Please resume the passage about the guillotine on Cours du Commerce, picking up right after its last sentence.

• [Reading text]:
+---+
The macabre irony of the guillotine (and Danton’s fate) was its instigator and his neighbor, Joseph Guillotine, lived at number 9 Cours du Commerce. It was in the cellar of number 9 that Joseph Guillotine began experimenting with the device that would be responsible for thousands of deaths during the French Revolution and beyond– until as late at 1977. (The guillotine was actually designed and invented by Antoine Louis as a humane method of killing, and was originally known as the Louisette.) Tobias Schmidt, a German engineer, and Joseph Guillotine worked together on its refinement, practicing first on hay bales and then on sheep, the first living victims whose heads were lopped off in a practice run. Corpses from the morgue followed. Presumably the other inhabitants of Cours du Commerce had more than an inkling of what was happening in their little street but could not imagine how this device would come to symbolize the worst horrors of the French Revolution.
+---+
(Skeletal landmark data)
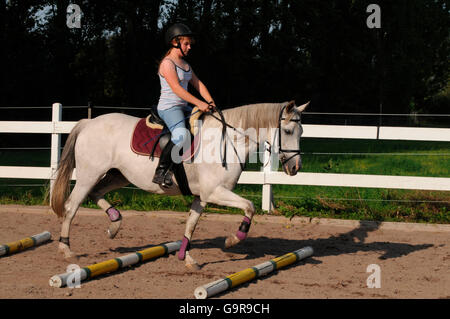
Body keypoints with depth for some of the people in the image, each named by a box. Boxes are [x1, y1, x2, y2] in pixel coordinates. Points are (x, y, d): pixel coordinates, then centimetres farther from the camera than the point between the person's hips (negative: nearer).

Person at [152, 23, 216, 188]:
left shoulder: (185, 64, 19)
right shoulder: (167, 63, -10)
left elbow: (198, 84, 18)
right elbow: (176, 88, -20)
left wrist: (210, 102, 2)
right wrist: (198, 103, -26)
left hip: (183, 107, 10)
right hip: (168, 107, -10)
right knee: (181, 134, -34)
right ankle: (161, 171, -28)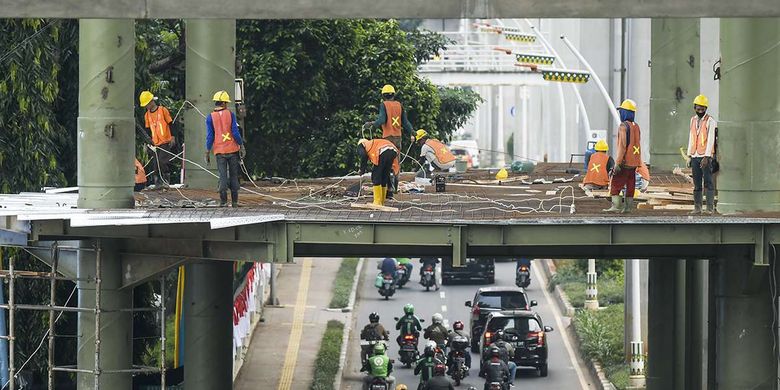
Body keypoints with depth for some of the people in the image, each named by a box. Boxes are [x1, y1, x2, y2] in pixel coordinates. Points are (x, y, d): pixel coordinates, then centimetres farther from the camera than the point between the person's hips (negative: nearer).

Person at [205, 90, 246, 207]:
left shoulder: (210, 117, -2)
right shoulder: (230, 114, -3)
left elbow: (210, 136, -4)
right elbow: (235, 132, -6)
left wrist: (207, 152, 2)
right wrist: (241, 146, 4)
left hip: (219, 150, 0)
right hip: (232, 149, 0)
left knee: (223, 176, 0)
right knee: (234, 176, 8)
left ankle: (223, 201, -7)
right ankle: (234, 201, 8)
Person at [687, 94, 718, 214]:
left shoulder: (710, 121, -5)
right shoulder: (693, 120, 15)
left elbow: (710, 140, -11)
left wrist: (706, 157, -18)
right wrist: (689, 156, 13)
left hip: (706, 157, -6)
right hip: (695, 156, 6)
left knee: (708, 183, -6)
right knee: (697, 184, 6)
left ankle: (710, 208, -6)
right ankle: (697, 207, 9)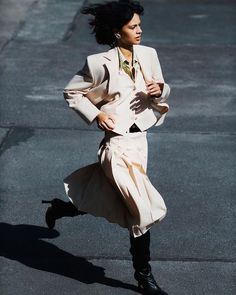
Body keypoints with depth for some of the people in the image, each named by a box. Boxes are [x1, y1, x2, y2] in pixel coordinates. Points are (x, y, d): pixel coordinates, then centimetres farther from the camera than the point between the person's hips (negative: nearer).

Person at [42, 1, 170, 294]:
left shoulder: (148, 55, 3)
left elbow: (161, 91, 14)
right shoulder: (100, 63, -12)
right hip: (118, 144, -7)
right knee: (144, 208, -6)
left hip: (139, 139, 7)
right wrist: (95, 115, -12)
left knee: (105, 200, 20)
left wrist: (160, 90, -9)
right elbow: (71, 93, 0)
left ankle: (60, 207, 45)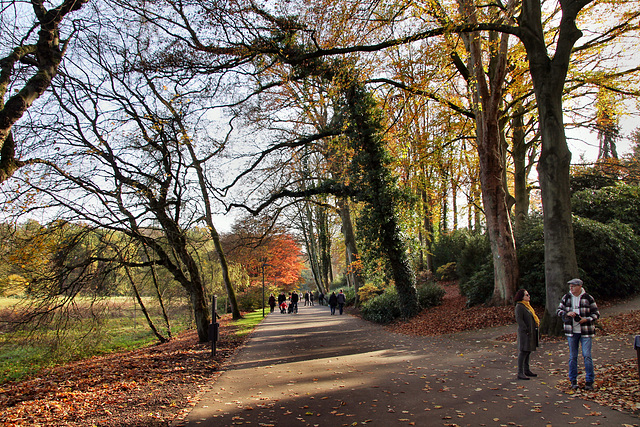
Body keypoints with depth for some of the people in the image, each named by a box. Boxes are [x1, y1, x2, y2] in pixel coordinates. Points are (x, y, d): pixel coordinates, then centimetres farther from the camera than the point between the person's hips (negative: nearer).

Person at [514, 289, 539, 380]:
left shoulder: (527, 305, 16)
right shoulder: (519, 306, -13)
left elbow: (533, 316, 26)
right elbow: (519, 319, -19)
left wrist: (537, 323, 12)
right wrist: (526, 330, -21)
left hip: (531, 332, 10)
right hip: (524, 332, -10)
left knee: (528, 352, 15)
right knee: (523, 352, -8)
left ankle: (526, 370, 24)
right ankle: (520, 373, -6)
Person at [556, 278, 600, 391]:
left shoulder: (588, 298, -3)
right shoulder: (566, 298, 4)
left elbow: (596, 313, 1)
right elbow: (558, 310, 8)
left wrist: (586, 319, -16)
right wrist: (567, 313, -12)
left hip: (585, 331, -2)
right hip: (571, 331, 3)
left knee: (587, 355, -6)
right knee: (572, 356, 8)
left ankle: (589, 381, 6)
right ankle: (573, 380, 18)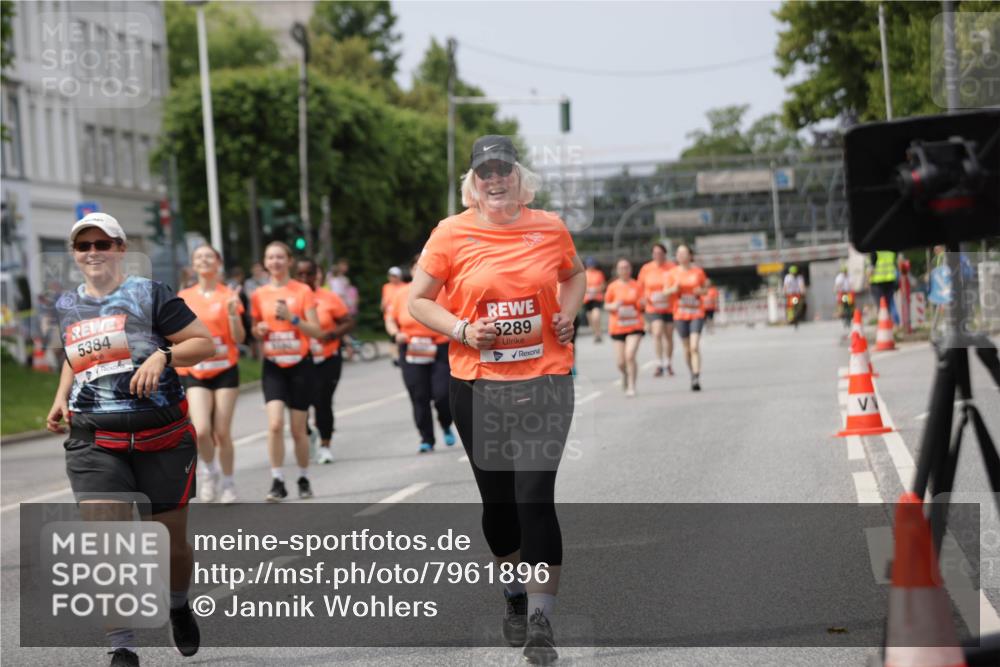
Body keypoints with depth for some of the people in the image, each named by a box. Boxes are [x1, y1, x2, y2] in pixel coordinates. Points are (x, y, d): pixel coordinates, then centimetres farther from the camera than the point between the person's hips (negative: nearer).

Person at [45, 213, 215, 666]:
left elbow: (205, 343, -3)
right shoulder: (67, 306, 13)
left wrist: (162, 356, -19)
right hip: (94, 442, 2)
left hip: (161, 440, -2)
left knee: (170, 541, 8)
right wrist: (62, 398, 15)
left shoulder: (148, 295, -2)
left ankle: (179, 608, 41)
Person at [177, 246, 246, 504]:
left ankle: (227, 482, 18)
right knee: (201, 430, -15)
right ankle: (208, 469, 13)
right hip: (195, 373, 1)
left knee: (222, 432, -1)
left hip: (225, 370, -1)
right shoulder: (184, 297, 5)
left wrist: (232, 312, -19)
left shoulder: (228, 296, -1)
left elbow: (239, 338, -5)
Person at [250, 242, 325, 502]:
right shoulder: (259, 295, 5)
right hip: (273, 366, 1)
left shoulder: (303, 291, -3)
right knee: (275, 424, -16)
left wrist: (292, 318, -19)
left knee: (298, 429, 5)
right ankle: (277, 482, -11)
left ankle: (303, 479, 23)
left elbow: (317, 331, -5)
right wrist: (259, 329, -5)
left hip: (299, 364, -1)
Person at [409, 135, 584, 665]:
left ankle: (541, 620, -5)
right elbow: (417, 301, 3)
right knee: (497, 498, 11)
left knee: (535, 497, -10)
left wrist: (568, 311, 2)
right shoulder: (451, 234, -4)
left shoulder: (549, 228, 2)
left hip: (544, 381, 0)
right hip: (478, 386, 1)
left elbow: (574, 274, 21)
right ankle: (516, 596, 35)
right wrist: (461, 330, -13)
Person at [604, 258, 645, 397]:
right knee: (621, 362, 2)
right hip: (617, 327, 1)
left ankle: (631, 387, -6)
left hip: (635, 327, -1)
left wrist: (642, 303, -15)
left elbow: (642, 306, 8)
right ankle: (625, 375, 37)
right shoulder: (613, 286, 1)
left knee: (630, 356, -18)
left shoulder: (637, 285, 2)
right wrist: (613, 306, -14)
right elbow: (606, 306, 7)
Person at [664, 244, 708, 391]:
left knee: (695, 346, -15)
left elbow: (705, 289, 12)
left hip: (697, 314, -2)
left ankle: (697, 378, -19)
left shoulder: (698, 271, 2)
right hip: (680, 314, 2)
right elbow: (665, 291, 5)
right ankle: (693, 375, 25)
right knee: (687, 348, 8)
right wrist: (673, 289, -16)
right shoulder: (673, 273, 4)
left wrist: (701, 291, -11)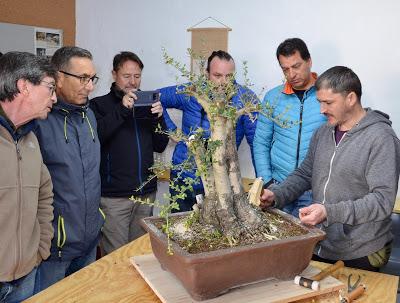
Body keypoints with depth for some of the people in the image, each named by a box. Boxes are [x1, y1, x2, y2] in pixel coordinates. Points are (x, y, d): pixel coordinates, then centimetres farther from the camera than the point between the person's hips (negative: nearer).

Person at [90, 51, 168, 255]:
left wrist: (159, 118, -6)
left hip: (146, 193, 4)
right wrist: (121, 110, -22)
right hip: (114, 195, -4)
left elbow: (160, 146, 10)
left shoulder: (147, 105, 13)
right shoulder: (100, 105, 1)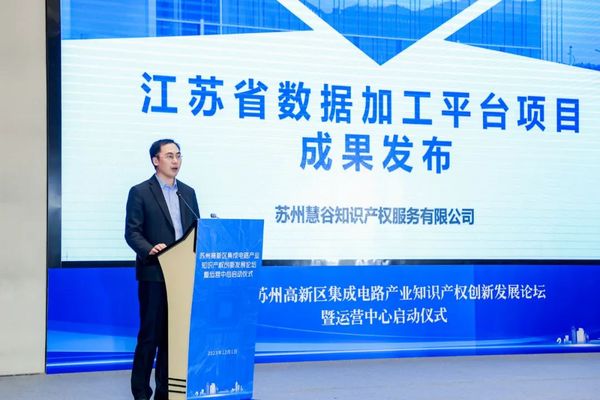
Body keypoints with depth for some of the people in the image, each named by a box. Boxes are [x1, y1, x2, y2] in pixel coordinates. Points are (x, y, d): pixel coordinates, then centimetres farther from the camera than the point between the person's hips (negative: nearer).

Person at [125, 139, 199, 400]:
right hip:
+---+
• [Result of this task]:
But it is Le Procope, running through from Rue de L’Ancienne Comédie to the Cours du Commerce, that undeniably boasts the most influential figures in French history entering through its doors.
Le Procope is a truly unique establishment with a solid gold pedigree. Even back in 1686, Le Procope was unique. The first true café in France, it was also a salon, a luxurious establishment that welcomed writers and thinkers, where the coffee and hot chocolate were legend. Le Procope was opened by an Italian immigrant, Francesco Procopio dei Coltelli, who could not have imagined that today, Le Procope, after a refurbishment à la 18th century, is still a thing of beauty attracting clients to experience a slice of history with their coffee or meal.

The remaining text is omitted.